- Developer(s): MPS Labs
- Publisher(s): MicroProse
- Producer(s): Andy Hollis
- Designer(s): Christopher Clark James M. Day Andy Hollis George Wargo
- Artist(s): Barbara Miller
- Composer(s): Jeff Briggs
- Platform(s): MS-DOS
- Release: December 1992
- Genre(s): Combat flight simulator
- Mode(s): Single-player, multiplayer

= F-15 Strike Eagle III =

1992 video game

F-15 Strike Eagle III is an F-15E Strike Eagle combat flight simulator game released in 1992 by MicroProse for MS-DOS. It is the sequel to F-15 Strike Eagle and F-15 Strike Eagle II, and the third and final game in the series.
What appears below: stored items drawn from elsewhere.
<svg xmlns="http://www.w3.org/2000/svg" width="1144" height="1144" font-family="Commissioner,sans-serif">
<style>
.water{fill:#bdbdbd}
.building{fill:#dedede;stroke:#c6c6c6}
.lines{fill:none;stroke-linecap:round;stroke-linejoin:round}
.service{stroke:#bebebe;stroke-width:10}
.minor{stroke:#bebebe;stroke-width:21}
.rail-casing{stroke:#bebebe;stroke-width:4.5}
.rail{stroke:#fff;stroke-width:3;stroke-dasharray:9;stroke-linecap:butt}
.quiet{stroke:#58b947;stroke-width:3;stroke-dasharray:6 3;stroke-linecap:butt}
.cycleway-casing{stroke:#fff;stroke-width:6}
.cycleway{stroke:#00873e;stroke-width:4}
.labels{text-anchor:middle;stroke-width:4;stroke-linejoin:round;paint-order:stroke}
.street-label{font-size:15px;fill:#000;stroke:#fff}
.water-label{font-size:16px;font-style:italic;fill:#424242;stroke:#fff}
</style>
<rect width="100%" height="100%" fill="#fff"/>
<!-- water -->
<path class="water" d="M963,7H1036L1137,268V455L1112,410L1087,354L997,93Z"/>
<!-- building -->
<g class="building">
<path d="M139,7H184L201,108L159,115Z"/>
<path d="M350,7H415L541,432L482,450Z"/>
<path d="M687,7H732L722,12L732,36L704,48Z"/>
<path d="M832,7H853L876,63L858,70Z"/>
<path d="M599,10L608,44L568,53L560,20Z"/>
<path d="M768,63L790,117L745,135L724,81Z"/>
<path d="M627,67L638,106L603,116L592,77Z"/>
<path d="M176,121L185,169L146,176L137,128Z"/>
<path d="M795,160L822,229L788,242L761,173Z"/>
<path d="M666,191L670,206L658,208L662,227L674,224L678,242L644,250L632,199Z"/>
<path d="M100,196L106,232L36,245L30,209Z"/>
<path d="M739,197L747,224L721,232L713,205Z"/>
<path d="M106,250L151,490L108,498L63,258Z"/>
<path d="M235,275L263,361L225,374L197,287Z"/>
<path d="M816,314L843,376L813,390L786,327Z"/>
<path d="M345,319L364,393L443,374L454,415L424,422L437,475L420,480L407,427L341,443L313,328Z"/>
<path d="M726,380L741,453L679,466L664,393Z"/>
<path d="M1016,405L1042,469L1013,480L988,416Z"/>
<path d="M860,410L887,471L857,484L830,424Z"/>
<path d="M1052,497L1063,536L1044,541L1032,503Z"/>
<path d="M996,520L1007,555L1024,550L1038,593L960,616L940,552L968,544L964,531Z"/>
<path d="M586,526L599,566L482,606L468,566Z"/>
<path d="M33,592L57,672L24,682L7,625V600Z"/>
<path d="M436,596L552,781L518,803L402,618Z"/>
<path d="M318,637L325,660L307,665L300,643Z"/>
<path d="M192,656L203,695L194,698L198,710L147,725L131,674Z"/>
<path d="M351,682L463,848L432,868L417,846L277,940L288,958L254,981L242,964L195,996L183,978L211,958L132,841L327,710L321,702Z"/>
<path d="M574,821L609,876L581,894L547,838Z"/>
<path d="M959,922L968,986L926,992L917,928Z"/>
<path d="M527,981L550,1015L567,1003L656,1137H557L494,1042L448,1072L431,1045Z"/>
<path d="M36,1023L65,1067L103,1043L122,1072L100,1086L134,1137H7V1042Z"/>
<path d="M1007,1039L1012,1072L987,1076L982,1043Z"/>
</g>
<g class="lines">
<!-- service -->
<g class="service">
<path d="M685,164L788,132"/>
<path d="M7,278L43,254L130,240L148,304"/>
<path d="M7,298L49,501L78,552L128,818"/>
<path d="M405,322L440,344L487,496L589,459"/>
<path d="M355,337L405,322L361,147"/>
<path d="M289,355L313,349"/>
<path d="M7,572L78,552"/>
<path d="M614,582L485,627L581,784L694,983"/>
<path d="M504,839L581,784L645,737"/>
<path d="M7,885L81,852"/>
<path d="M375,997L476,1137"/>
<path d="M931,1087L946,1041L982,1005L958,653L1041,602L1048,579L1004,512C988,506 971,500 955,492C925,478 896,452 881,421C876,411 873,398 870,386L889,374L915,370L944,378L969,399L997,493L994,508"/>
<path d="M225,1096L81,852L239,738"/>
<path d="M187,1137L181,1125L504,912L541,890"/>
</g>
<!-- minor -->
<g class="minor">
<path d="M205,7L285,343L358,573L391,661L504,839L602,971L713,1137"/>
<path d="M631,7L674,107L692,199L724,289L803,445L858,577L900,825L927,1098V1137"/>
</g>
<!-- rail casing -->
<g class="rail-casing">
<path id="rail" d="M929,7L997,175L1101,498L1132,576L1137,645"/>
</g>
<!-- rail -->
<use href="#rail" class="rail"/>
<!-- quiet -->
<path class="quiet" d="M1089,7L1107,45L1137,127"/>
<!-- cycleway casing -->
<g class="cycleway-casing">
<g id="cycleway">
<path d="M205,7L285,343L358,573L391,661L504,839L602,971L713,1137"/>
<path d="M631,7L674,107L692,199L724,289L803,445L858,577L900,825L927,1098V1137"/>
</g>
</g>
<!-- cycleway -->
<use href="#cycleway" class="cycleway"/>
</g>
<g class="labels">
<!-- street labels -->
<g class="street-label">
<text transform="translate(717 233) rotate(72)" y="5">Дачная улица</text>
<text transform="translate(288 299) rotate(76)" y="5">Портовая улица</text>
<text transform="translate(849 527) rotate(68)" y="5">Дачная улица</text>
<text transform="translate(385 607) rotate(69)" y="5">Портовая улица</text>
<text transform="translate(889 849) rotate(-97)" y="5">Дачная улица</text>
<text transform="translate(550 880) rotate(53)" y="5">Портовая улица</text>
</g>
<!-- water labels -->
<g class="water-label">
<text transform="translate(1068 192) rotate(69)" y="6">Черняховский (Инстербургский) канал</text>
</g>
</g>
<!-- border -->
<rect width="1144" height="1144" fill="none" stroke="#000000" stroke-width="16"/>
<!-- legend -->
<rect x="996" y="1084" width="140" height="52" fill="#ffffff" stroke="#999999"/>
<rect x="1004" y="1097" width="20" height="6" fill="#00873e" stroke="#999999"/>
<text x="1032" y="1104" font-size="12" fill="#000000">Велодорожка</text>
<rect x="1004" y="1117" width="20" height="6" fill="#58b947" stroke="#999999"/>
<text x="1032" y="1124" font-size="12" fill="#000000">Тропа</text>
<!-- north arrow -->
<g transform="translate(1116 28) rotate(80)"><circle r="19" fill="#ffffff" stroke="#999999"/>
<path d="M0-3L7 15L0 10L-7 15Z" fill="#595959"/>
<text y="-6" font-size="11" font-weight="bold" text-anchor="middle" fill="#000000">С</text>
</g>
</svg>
The fighter is equipped with a M61 Vulcan and both air-to-air and air-to-ground missiles, as well as free-fall and laser-guided bombs. Available scenarios are: Iraq, Panama, and Korea. Missions usually involve taking out one primary and one secondary target, while avoiding attacking friendly targets. The player can receive promotions and medals based on their mission scores.

For its time, Strike Eagle III boasted impressive graphics, although enemy planes are not nearly as detailed as the player's F-15. Special attention was put into the terrain and geography, to the extent that real buildings and geographical sites are visible ingame, such as the Iraqi Presidential Palace in Baghdad.

The enhanced CD-ROM edition adds 15 minutes of introductory video, a tutorial, and new scenarios, including flight missions based on those of the Desert Storm campaign.

==Development==
The game had a development budget of $1.2 million.

==Reception==
Computer Gaming Worlds reviewer Doug Fick, an F-16 pilot with the Vermont Air National Guard, in April 1993 praised F-15 IIIs graphics and detail, stating that "the systems and aircraft are very faithfully reproduced". He approved of the accuracy of the flight model ("Spectrum Holobyte and the Falcon 3.0 team could learn something about realistic flight characteristics from this program"). Fick disliked the slow performance, but concluded that "it definitely is a worthy simulation". In a January 1994 survey of wargames the magazine's Evan Brooks gave the title four stars out of five, stating that it had "state-of-the-art graphics and game value". In April 1994 the magazine said that the CD version was "a good buy for either the novice or veteran sim enthusiast". In August 1994 the magazine's simulation columnist Tom Basham called the flight model "a mixed bag", approving of aircraft performance varying by altitude but criticizing the "instantaneous" handling. He concluded that although superior to Falcon 3.0 in many areas, F-15 was not a simulation because "many things ... 'burst the bubble', that constantly reminded me this isn't for real".

==Sales==
The game sold 110,000 copies in its first two weeks, and 150,000 copies by February 1993.